BSD/MIT/etc. licenses are more permissive than GPL, and its obvious GPL is more authoritarian in this way. But because the GPL enforces the code to (mostly) stay the way it is, it is more left-wing than BSD/MIT/etc.
"the users who contribute neither are more often than not still benefiting me via a wider userbase - aka advertising to the minority who will give something back."
A lot of users also provide free support, bug reports, and beta testing.
I think they're working out how they're going to justify what they're going to do with his movement after he's no longer in charge of it. In the last year about three different times I have seen people making the same argument, that free software needs to be understood as part of a broader left wing ideology. It's bullshit and I hope those people lose hard.
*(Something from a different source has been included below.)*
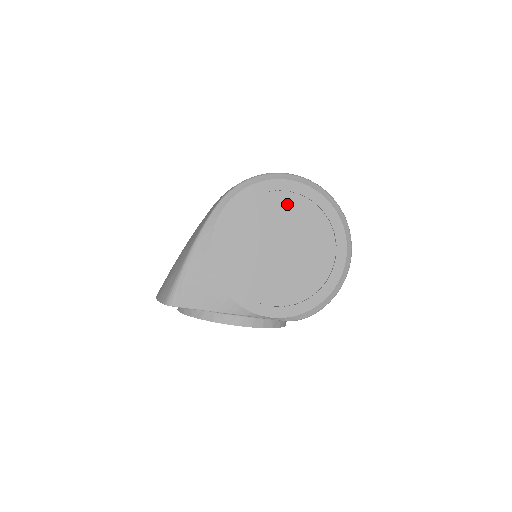
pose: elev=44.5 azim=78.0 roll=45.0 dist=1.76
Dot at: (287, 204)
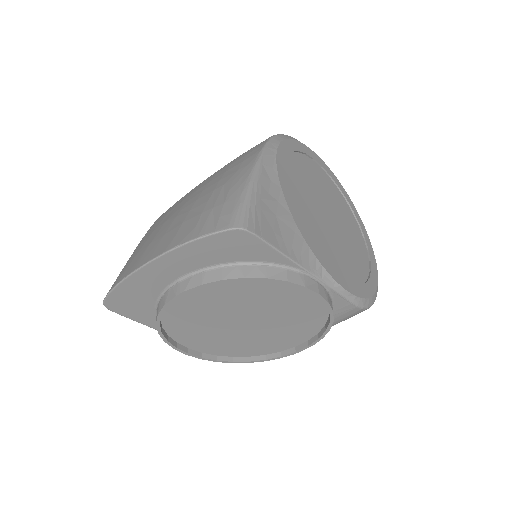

I've been contributing to open-source software projects for more a decade now. I've never seen any connection with left-wing ideology, and no incompatibility with any ideology I can think of. I've seen all kinds of people participating, from communists to objectivists. I think that's why it worked so well. If something can seriously hurt the idea, it's trying to make an narrow political-ideological cause out of it. You may gain some partisan support and budgets on that, but the losses in goodwill would be enormous.
This article suggests that RMS ought to make his own leftist beliefs an explicit part of the free software movement. As the author is aware, RMS has generally tried not to do this, recognizing that free software advocates can have a wide range of beliefs about other issues, even if a plurality of people in the movement are hold leftist views. In general, RMS has stood for the effort of trying to find common cause around specific issues and principles among people who might radically disagree about other things (another example was the League for Programming Freedom, a single-issue campaign against software patents that actively aspired to include people who disagree with RMS about free software!).
It's true that the big-tent concept could fail as a tactical matter if it turns out that the success of one cause really is indispensable to the success of another, which is a big part of what this article is claiming. But I wish the article had engaged a bit more with the fact that RMS does not appear to agree with this analysis and has consistently wanted people with non-leftist views to join the free software movement, including enthusiastic supporters of capitalism and private property. In other words, it's not an oversight or an accident. (To be clear about this, the classic formulation of RMS's free software philosophy calls for not regarding software as private property -- for example, in "Why Software Should Not Have Owners" -- but stakes out no position on regarding, say, financial instruments, airplanes, factories, companies, plots of land, or apartment buildings as private property. Hence many more people could agree with it.)